MLA or APA style. Not included in page count.
| Category | What We’re Looking For |
|---|---|
| Clarity & Focus | Clear topic, well-chosen artifacts, sharp comparative frame that includes analysis of both racist structures and anti-racist responses |
| Analytical Depth | Goes beyond description to expose how racism operates and how each pedagogy teaches, challenges, and transforms |
| Use of Evidence | Artifacts and racist trends analyzed with care; quotes, images, or descriptions woven in critically |
| Course Engagement | Uses anti-racist, decolonial, feminist, queer frameworks; engages course texts and questions |
| Comparative Insight | Illuminates similarities, differences, and tensions across sites of struggle and resistance |
| Pedagogical Imagination | Opens questions about teaching, learning, and transformation in and beyond the classroom |
Listen carefully, name the violence they resist, compare rigorously. Let your inquiry be humble, your analysis be sharp, and your imagination be bold.
Two Parts: I. Final Project (100 pts) | II. In-Class Presentation/Sharing (50 pts)
This is your culminating intervention—the moment where critical analysis of antiracist pedagogies transforms into educational worldmaking. Building on your semester-long investigation, you will now propose, create, or enact a pedagogical project that teaches otherwise. Your work must move beyond critique toward liberatory practice.
Your project must answer: What does it mean to teach as an act of solidarity? To build classrooms that heal rather than harm? To enact pedagogies that demand the impossible?
10–12 pages, double-spaced. Analyze an existing antiracist pedagogical practice or community teaching initiative. Propose frameworks for building educational futures rooted in justice and collective liberation. Sections: Introduction • Analysis of Resistance • Liberatory Proposals (3–5 principles) • Conclusion.
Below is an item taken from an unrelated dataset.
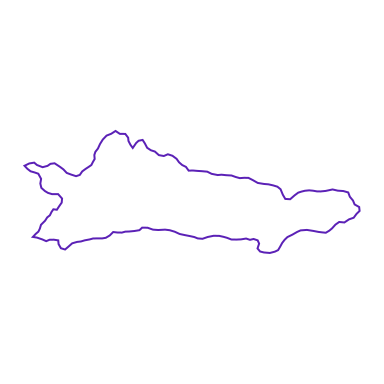 the district of Nova União, Minas Gerais, Brazil, rotated 91°
{"feature_id": "56859067B33614393926372", "entity_name": "Nova União", "entity_type": "district", "adm_level": 2, "iso_a3": "BRA", "parent_name": "Brazil", "parent_adm1": "Minas Gerais", "projection": "albers", "projection_center": [-43.572, -19.623], "detail": "fine", "context": "isolated", "style": "outline", "palette": "violet", "viewbox_px": 384, "rotation_deg": 91, "n_neighbors": 0, "source": "geoboundaries", "source_scale": "gbopen_adm2", "svg_char_len": 2479}
<svg xmlns="http://www.w3.org/2000/svg" viewBox="0 0 384 384"><g transform="rotate(91 192 192)"><path d="M236.1,193.4L237.0,188.9L238.3,185.5L238.6,180.7L236.7,175.5L235.4,169.6L235.4,164.0L236.3,159.6L237.2,156.2L238.8,151.8L238.8,146.8L238.5,142.1L237.6,137.1L238.8,133.2L237.9,129.6L239.2,125.5L242.4,124.0L247.3,125.5L250.3,122.9L251.2,119.0L251.6,113.1L250.2,108.1L248.6,104.9L245.3,103.0L241.3,100.9L238.1,98.5L235.4,95.8L232.9,90.9L230.1,86.2L228.5,82.8L227.9,76.5L228.8,70.0L229.7,64.9L230.1,61.1L230.4,57.5L228.3,54.1L226.0,51.4L222.1,48.0L219.4,44.3L219.8,39.1L216.6,34.5L214.9,29.9L211.0,27.1L208.0,24.1L204.1,24.6L201.6,29.2L197.7,30.9L194.0,34.1L189.7,35.8L188.4,40.7L188.1,46.3L187.0,51.5L188.6,58.4L189.2,63.6L189.2,67.1L188.6,70.9L188.3,74.9L188.8,79.2L189.7,82.6L190.8,85.8L193.6,89.4L197.5,93.7L197.3,98.6L193.2,101.1L187.7,103.5L185.2,106.7L184.0,110.9L183.0,115.6L182.7,120.2L181.8,126.4L179.0,131.5L176.9,135.8L176.9,140.1L177.3,144.5L176.2,148.7L174.8,152.8L174.6,158.2L174.2,162.8L174.6,166.6L173.5,172.7L171.4,177.1L171.0,182.7L170.8,187.1L170.5,191.5L170.7,195.7L167.0,198.5L165.2,202.3L162.5,205.5L159.1,208.0L156.1,212.2L154.7,216.8L156.5,220.8L155.7,225.8L152.2,229.8L151.0,233.8L148.6,237.6L144.2,240.0L140.8,242.3L141.7,246.3L144.0,248.7L149.0,252.0L145.8,254.4L142.1,256.4L138.8,256.8L135.1,259.7L135.1,265.2L132.3,269.5L135.2,273.8L137.1,278.4L141.1,282.1L145.6,284.8L150.2,286.8L153.5,289.3L156.7,290.3L160.7,289.9L163.7,291.6L166.8,293.1L168.8,295.9L170.7,298.7L173.3,302.1L176.9,304.5L178.2,308.2L176.7,313.1L175.1,317.6L171.6,321.0L169.1,324.5L165.7,329.9L166.3,334.0L168.4,336.9L169.8,341.8L167.7,347.5L165.4,350.3L166.3,355.2L168.7,359.9L171.6,357.1L174.1,353.8L175.2,349.7L176.4,346.0L181.5,343.1L186.2,343.8L190.5,342.7L193.6,339.1L195.4,336.0L196.6,331.8L196.5,325.8L200.8,321.8L204.9,322.1L208.6,324.6L212.1,326.8L211.7,330.3L214.4,332.1L217.8,333.7L219.9,336.3L223.3,338.4L227.4,342.4L231.3,343.5L234.3,344.9L236.6,347.5L239.7,350.3L240.3,346.2L242.0,340.9L243.7,336.9L242.2,333.5L242.1,329.3L242.7,324.9L246.4,324.5L250.5,322.1L251.7,317.9L248.8,314.6L245.4,310.9L243.9,306.0L243.4,302.2L242.2,298.4L241.2,293.5L240.2,290.1L240.0,284.8L240.0,281.2L239.3,277.4L236.9,273.5L233.4,270.1L233.8,265.9L233.8,261.4L232.8,258.0L232.6,254.2L232.0,248.9L231.1,243.9L228.5,241.2L228.5,235.8L230.3,230.4L230.6,225.1L230.1,218.3L230.6,213.6L232.0,208.6L234.2,203.6L235.2,198.5L236.1,193.4Z" fill="none" stroke="#5b21b6" stroke-width="2"/></g></svg>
Fieldwork Journal + Final Report (8–12 pages). Engage directly with a grassroots educational initiative, freedom school, or organization doing antiracist pedagogical work. Deliverables: ongoing fieldwork journal + final report detailing pedagogical practices, your role, analysis of strategies, and co-created recommendations.
Create a public-facing educational work that teaches toward liberation. Formats include:
Deliverables: The creative work itself + Creator’s Statement (2–3 pages) explaining your pedagogical, political, and aesthetic choices.
Share your final project in a format that invites dialogue and collective learning. This is not a defense but an offering—a pedagogical act in itself. Introduce your project, showcase your process, reflect on what this work taught you, and invite collective imagining.
| Category | What We’re Looking For |
|---|---|
| Antiracist Alignment | Refuses racist logics; centers liberatory, decolonial, abolitionist pedagogies |
| Political Clarity | Clear stakes, audience, relationship to communities; moves beyond critique to practice |
| Rigor & Creativity | Deep engagement with course frameworks + innovative form/content |
| Ethics & Reciprocity | Respectful, consensual, non-extractive engagement with educational initiatives |
| Impact & Accessibility | Accessible to intended audience; invites use, adaptation, or continuation |
This is not the end of our learning. It is the beginning of our practice. Teach with courage. Practice solidarity. Demand the impossible.